(Excerpt Opens)

//

I live in San Francisco, and work on the web — the most exciting place to be within the tech industry right now. The digital age is now a reality, computers have revolutionised the world, but we have only begun to touch the potential of the possibilities a single global network can achieve. The internet is still young, and every day it expands, enabling people to communicate and disseminate information in radical new ways.

While research is still active in most scientific fields, Computer science is still in its infancy — its golden age. New advances are so frequent that they often go unnoticed, and all that is required to participate in its progress is a clever brain. Computer Science doesn't require mile long particle accelerators or medical trials to be pushed forward — all it needs is some bright kid in a basement somewhere, tinkering away on an old laptop.

And it is when science is still in the age of tinkerers that it is most interesting. A single idea can change the world. If Google hadn't realised that we would need some way to search all the information out there, someone would, but they did — as a result the web has exploded into the biggest source of information in the world. Wikipedia proved that given enough free time amateurs could write an encyclopedia bigger and of comparable accuracy to all previous ones. The Open Source movement took the same principle and applied it to software.

(Excerpt Closes)
(Extracted material Opens)

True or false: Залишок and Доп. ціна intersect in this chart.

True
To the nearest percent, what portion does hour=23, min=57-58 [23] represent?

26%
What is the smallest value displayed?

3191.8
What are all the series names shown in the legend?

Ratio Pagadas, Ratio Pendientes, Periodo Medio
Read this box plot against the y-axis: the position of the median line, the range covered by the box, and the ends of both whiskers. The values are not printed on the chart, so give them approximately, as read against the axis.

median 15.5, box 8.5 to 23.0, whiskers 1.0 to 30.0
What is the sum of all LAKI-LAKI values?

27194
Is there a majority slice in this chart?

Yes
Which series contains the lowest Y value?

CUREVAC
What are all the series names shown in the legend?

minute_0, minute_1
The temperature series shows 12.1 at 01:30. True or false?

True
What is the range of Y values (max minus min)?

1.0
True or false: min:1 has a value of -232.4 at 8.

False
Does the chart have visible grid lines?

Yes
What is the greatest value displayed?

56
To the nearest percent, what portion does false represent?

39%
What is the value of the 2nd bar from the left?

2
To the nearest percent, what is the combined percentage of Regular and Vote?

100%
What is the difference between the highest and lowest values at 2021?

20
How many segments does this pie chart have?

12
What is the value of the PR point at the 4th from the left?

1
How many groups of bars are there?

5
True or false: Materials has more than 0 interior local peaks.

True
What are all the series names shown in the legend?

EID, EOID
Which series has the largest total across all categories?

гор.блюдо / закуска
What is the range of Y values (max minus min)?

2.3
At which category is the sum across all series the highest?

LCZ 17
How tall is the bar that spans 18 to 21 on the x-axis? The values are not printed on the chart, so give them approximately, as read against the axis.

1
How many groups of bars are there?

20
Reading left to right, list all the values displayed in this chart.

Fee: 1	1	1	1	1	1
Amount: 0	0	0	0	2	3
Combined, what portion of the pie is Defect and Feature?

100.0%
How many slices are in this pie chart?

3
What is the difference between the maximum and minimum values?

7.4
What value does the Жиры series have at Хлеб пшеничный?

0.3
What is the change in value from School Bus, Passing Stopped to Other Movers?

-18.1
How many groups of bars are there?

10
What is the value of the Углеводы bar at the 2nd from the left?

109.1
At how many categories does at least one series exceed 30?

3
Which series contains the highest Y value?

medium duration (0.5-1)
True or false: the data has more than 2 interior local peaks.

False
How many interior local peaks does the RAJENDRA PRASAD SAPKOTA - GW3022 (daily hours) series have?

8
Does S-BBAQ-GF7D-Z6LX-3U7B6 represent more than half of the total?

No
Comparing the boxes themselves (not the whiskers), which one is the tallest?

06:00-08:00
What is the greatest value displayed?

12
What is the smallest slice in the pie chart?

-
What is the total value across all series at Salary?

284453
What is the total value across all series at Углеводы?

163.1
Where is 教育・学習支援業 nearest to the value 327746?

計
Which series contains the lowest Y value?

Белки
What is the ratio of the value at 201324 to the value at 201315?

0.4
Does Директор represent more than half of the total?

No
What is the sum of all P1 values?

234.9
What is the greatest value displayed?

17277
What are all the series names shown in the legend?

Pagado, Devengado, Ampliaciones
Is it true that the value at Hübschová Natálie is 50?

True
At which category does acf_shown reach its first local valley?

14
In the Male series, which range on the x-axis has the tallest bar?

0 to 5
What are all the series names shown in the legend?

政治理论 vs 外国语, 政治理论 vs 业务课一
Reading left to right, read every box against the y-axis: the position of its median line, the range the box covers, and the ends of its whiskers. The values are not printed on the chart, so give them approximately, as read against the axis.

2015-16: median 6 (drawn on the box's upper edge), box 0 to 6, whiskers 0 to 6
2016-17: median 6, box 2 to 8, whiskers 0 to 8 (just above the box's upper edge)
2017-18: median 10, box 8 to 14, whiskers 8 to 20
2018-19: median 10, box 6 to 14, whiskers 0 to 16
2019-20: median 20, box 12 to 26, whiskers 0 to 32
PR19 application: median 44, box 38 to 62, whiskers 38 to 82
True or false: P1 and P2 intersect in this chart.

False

(Extracted material Closes)

Required action 1:
Copy the stretch of the passage on the web and computer science from "And it is when" through "it to software." word for word.
Required action 2:
Render this sentence from the passage on the web and computer science in French: "The internet is still young, and every day it expands, enabling people to communicate and disseminate information in radical new ways."
Required action 3:
Write the next part of the passage on the web and computer science, picking up after its final sentence about the Open Source movement.

Expected answer 1:
And it is when science is still in the age of tinkerers that it is most interesting. A single idea can change the world. If Google hadn't realised that we would need some way to search all the information out there, someone would, but they did — as a result the web has exploded into the biggest source of information in the world. Wikipedia proved that given enough free time amateurs could write an encyclopedia bigger and of comparable accuracy to all previous ones. The Open Source movement took the same principle and applied it to software.

Expected answer 2:
L'internet est encore jeune, et chaque jour il s'étend, permettant aux gens de communiquer et de diffuser l'information de manières radicalement nouvelles.

Expected answer 3:
All of these movements have one thing in common — they enable knowledge to propagate faster than ever before. In an Internet world, knowledge is free, something that I strongly believe in. If people have the opportunity to learn whatever they want, whenever they want, then society has the potential to better itself — no longer does social background determine success — education is available to everyone.

Of course the complete overhaul of the information hierarchy has caught the world by surprise. Former education systems, and entire industries have been taken unaware and are still struggling to understand the new world, let alone take advantage of its possibilities. The internet is the finest form of subversion — destroying institutions with pure logic.

And San Francisco is its epicenter. Just as the San Andreas fault leads towards the city, so the shockwaves of the internet can be traced to the bay area. Here in the city, start ups abound, and money is flowing. Technology is taking over the world, and this is its headquarters.